DESCRIPTION OF THE TASK: Every entry below has to appear again in your reply, word for word, but no picture may.

LISTED RECORDS below:

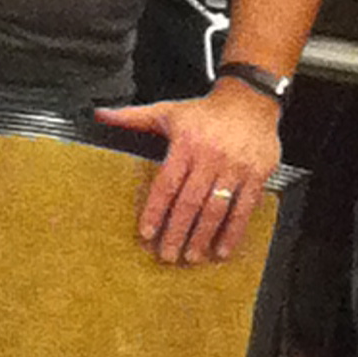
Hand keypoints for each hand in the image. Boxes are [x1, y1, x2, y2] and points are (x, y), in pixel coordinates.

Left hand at [98, 81, 280, 263]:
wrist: (250, 99)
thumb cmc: (206, 111)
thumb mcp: (168, 111)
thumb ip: (133, 117)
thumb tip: (100, 115)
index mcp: (186, 144)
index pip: (167, 183)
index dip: (156, 210)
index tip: (146, 233)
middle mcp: (210, 157)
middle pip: (190, 201)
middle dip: (177, 232)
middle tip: (167, 255)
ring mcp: (235, 167)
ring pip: (216, 208)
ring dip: (203, 237)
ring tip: (191, 257)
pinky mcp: (257, 174)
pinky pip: (244, 208)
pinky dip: (233, 232)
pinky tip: (223, 250)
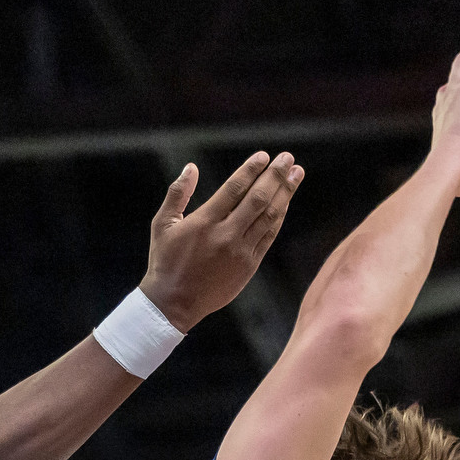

End of LISTED RECORDS.

RESPONSE TO THIS EXERCISE:
Hand keypoints for each hand in the image. Boxes are [x1, y1, x2, y2] and points are (x, y), in pixel coordinates.

Left hand at [98, 81, 280, 263]:
wrist: (250, 99)
thumb cmc: (206, 111)
thumb mcp: (168, 111)
thumb ip: (133, 117)
thumb tip: (100, 115)
index mcp: (186, 144)
index pip: (167, 183)
index dip: (156, 210)
index tip: (146, 233)
middle mcp: (210, 157)
middle pip: (190, 201)
middle dip: (177, 232)
middle tip: (167, 255)
ring mcp: (235, 167)
ring pip: (216, 208)
ring dip: (203, 237)
ring tip: (191, 257)
pinky mcp: (257, 174)
pinky pip: (244, 208)
pinky dip: (233, 232)
pinky tip: (223, 250)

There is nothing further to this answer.